ABOUT THIS TASK -> Reproduce the lines from the one containing "7\. \*\*String →" through the one containing "15\. \*\*int →", with both of those lines included.

DATA FOR REVIEW ->
************

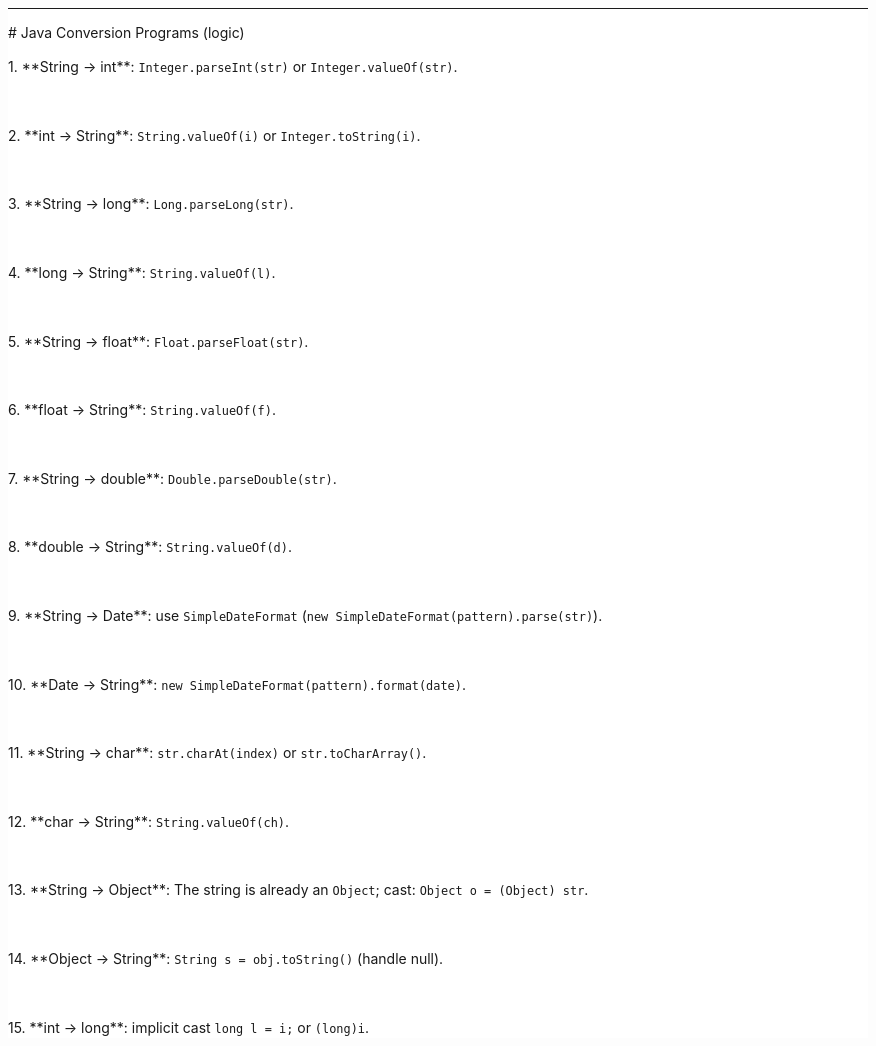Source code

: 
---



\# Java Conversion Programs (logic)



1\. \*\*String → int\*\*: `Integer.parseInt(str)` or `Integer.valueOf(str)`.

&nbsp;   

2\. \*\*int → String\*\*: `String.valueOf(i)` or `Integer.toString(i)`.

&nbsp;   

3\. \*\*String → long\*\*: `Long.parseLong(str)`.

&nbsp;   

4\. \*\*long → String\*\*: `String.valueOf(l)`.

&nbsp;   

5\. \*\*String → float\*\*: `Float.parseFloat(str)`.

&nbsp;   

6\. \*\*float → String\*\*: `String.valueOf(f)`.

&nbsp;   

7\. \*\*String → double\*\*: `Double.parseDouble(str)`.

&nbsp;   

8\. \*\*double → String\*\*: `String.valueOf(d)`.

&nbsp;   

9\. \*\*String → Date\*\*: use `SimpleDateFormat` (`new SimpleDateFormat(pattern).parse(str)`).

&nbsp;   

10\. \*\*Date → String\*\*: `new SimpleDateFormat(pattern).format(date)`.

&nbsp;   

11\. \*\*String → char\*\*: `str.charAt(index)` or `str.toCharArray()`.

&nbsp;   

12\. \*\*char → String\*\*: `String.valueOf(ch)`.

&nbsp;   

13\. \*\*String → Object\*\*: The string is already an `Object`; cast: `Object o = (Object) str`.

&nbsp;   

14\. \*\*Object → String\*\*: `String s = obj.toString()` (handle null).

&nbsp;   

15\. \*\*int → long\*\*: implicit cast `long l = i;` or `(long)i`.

************

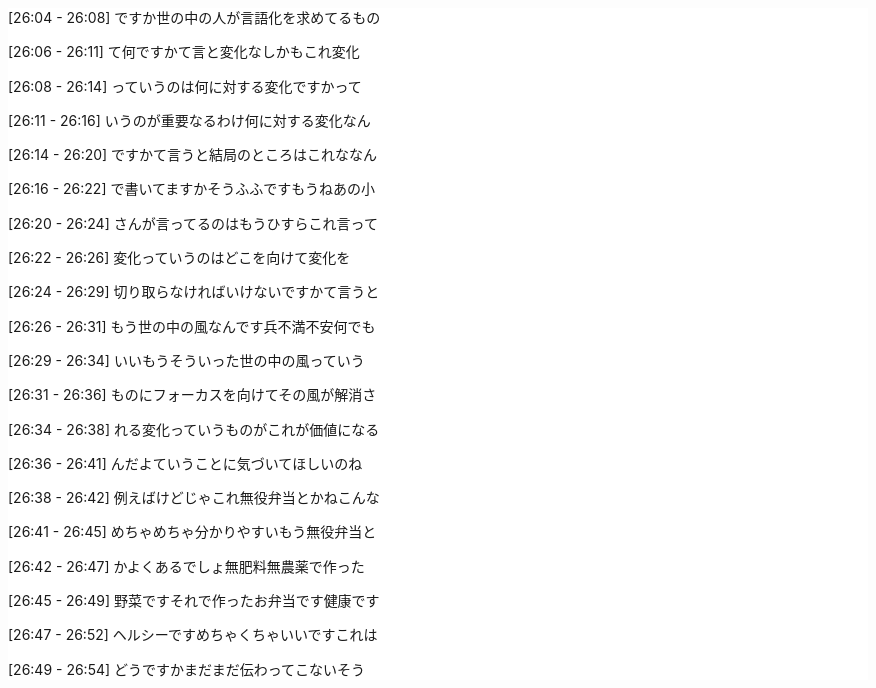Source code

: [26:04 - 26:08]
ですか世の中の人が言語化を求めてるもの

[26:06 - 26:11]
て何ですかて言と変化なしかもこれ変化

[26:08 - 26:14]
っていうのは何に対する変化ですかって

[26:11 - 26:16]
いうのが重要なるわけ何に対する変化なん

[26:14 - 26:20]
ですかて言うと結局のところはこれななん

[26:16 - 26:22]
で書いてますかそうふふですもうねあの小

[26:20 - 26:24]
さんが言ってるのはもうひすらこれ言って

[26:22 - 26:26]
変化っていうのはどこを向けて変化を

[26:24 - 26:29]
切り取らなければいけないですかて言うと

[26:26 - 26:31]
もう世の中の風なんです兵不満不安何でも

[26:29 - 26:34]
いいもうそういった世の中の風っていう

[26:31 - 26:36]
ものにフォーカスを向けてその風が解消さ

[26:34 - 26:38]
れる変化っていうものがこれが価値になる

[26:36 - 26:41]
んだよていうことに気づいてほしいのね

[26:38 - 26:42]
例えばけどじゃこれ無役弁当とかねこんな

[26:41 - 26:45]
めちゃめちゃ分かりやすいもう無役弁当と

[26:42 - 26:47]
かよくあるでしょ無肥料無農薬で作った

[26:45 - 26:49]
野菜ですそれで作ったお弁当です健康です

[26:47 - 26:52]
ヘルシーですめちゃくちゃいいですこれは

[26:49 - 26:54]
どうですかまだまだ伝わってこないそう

************

EXERCISE OUTPUT ->
7\. \*\*String → double\*\*: `Double.parseDouble(str)`.

&nbsp;   

8\. \*\*double → String\*\*: `String.valueOf(d)`.

&nbsp;   

9\. \*\*String → Date\*\*: use `SimpleDateFormat` (`new SimpleDateFormat(pattern).parse(str)`).

&nbsp;   

10\. \*\*Date → String\*\*: `new SimpleDateFormat(pattern).format(date)`.

&nbsp;   

11\. \*\*String → char\*\*: `str.charAt(index)` or `str.toCharArray()`.

&nbsp;   

12\. \*\*char → String\*\*: `String.valueOf(ch)`.

&nbsp;   

13\. \*\*String → Object\*\*: The string is already an `Object`; cast: `Object o = (Object) str`.

&nbsp;   

14\. \*\*Object → String\*\*: `String s = obj.toString()` (handle null).

&nbsp;   

15\. \*\*int → long\*\*: implicit cast `long l = i;` or `(long)i`.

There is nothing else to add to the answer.